Your function sortDigit() is already printing out the output. You don't need to send the return value of sortDigit() , declared as an int , to cout too.

This is what you see after the output of sortDigit() . The << operators to cout are processed from left to right. First the initial constant text is printed out. Then sortDigit() is called to get its return value and it prints out some text. Then the return value of sortDigit() is printed. That's the 32767.

You aren't actually returning anything from sortDigit() (where is the return statement?), so you basically get a random value. The proper term is undefined behavior.

Turning on compiler warnings, and paying attention to them, is good idea. They will catch this stuff.

<source>: In function 'int sortDigit(int, bool)':    
<source>:32:1: warning: no return statement in function returning non-void [-Wreturn-type]    
   32 | }    
      | ^

In

cout << "sortDigit(54321, ASCENDING) = " << sortDigit(54321, ASCENDING) << endl;

Your function sortDigit() has no return value, so your code has undefined behaviour, in your case it prints 32767, in mine 0.

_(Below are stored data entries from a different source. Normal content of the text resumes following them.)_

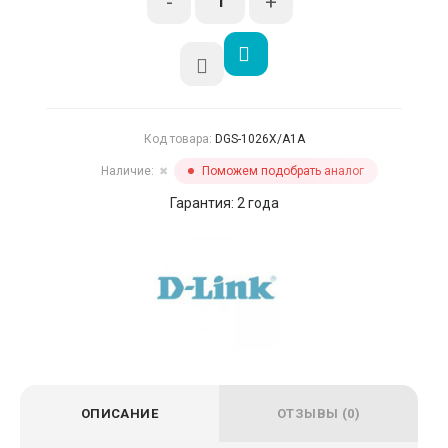
-
+
Код товара:
DGS-1026X/A1A
Наличие:
Поможем подобрать аналог
✖
Гарантия: 2 года
ОПИСАНИЕ
ОТЗЫВЫ (0)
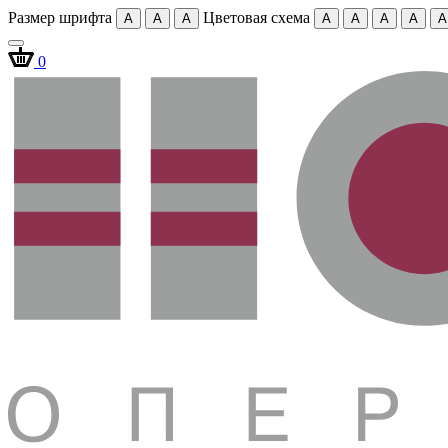
Размер шрифта
Цветовая схема
A
A
A
A
A
A
A
A
0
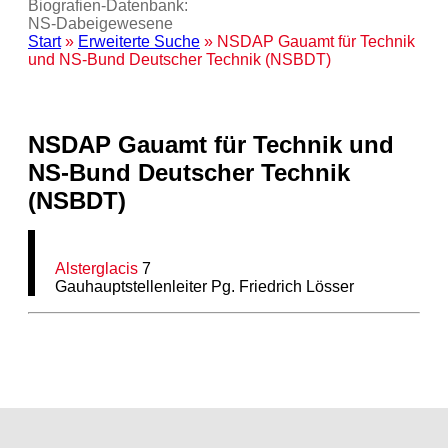
Biografien-Datenbank:
NS‑Dabeigewesene
Start
»
Erweiterte Suche
» NSDAP Gauamt für Technik
und NS-Bund Deutscher Technik (NSBDT)
NSDAP Gauamt für Technik und
NS-Bund Deutscher Technik
(NSBDT)
Alsterglacis
7
Gauhauptstellenleiter Pg. Friedrich Lösser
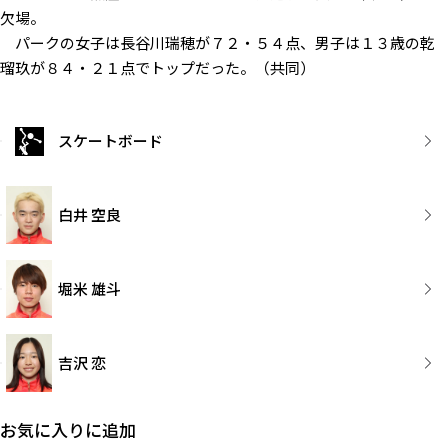
欠場。
パークの女子は長谷川瑞穂が７２・５４点、男子は１３歳の乾
瑠玖が８４・２１点でトップだった。（共同）
スケートボード
白井 空良
堀米 雄斗
吉沢 恋
お気に入りに追加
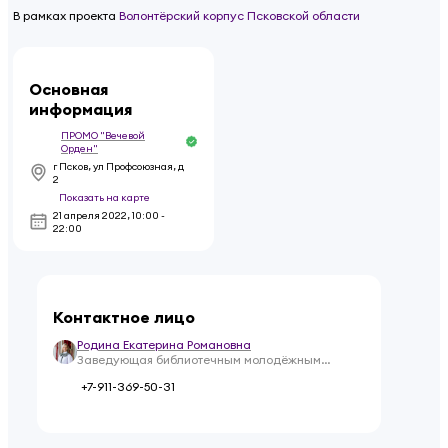
В рамках проекта
Волонтёрский корпус Псковской области
Основная
информация
ПРОМО "Вечевой
Орден"
г Псков, ул Профсоюзная, д
2
Показать на карте
21 апреля 2022
,
10:00 -
22:00
Контактное лицо
Родина Екатерина Романовна
Заведующая библиотечным молодёжным
центром, координатор проектов ПРОМО
+7-911-369-50-31
"Вечевой Орден"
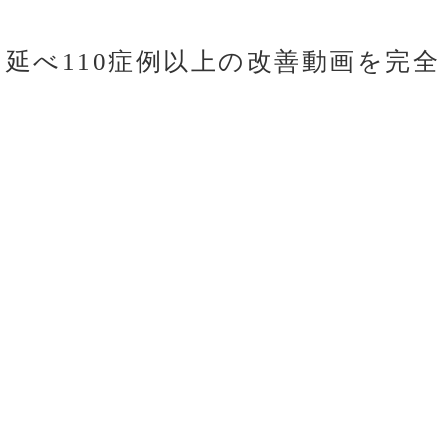
名・延べ110症例以上の改善動画を完全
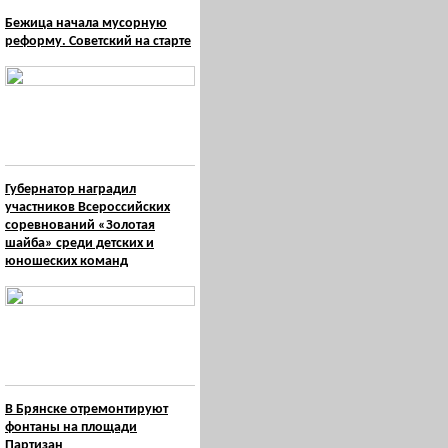
Бежица начала мусорную
реформу. Советский на старте
Губернатор наградил
участников Всероссийских
соревнований «Золотая
шайба» среди детских и
юношеских команд
В Брянске отремонтируют
фонтаны на площади
Партизан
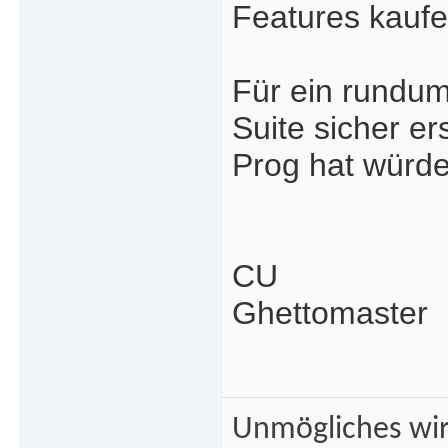
Features kaufe
Für ein rundum 
Suite sicher e
Prog hat würde
CU
Ghettomaster
Unmögliches wir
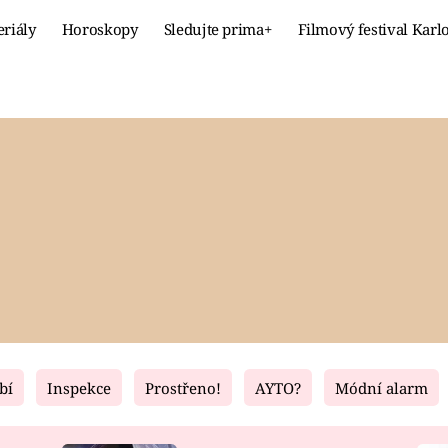
eriály
Horoskopy
Sledujte prima+
Filmový festival Karl
Celebrity
Recept
MÓDA A KRÁSA
HLAVNÍ JÍ
VZTAHY A SEX
SLADKÉ
PRIMA MAMINKA
ZDRAVÉ
bí
Inspekce
Prostřeno!
AYTO?
Módní alarm
Fresh
Living
RECEPTY
BYDLENÍ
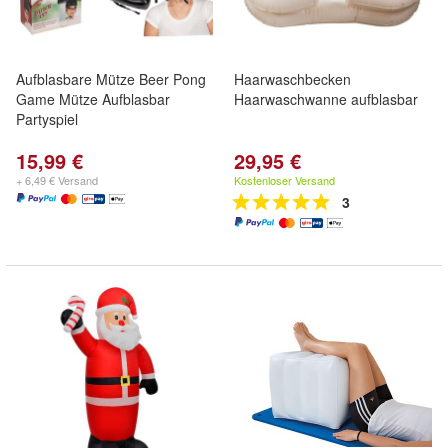
Aufblasbare Mütze Beer Pong
Haarwaschbecken
Game Mütze Aufblasbar
Haarwaschwanne aufblasbar
Partyspiel
15,99 €
29,95 €
+ 6,49 € Versand
Kostenloser Versand
3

12345 is the orderded number which is printed out in your function, followed by the undefined value printed in main() .

If you do just:

int main() {
    sortDigit(54321, ASCENDING);
}

You will have the correct output.

Live sample

If you have that option it would be simpler to use std::sort form the <algorithm> standard library:

int arr[] = { 4,6,9,4,2,1 };

sort(&arr[0], &arr[sizeof(arr)/sizeof(arr[0])]); // ascending

sort(&arr[0], &arr[sizeof(arr)/sizeof(arr[0])], greater<int>()); //descending

Live Sample

Using C++ standard containers like std::vector or std::array is also advised.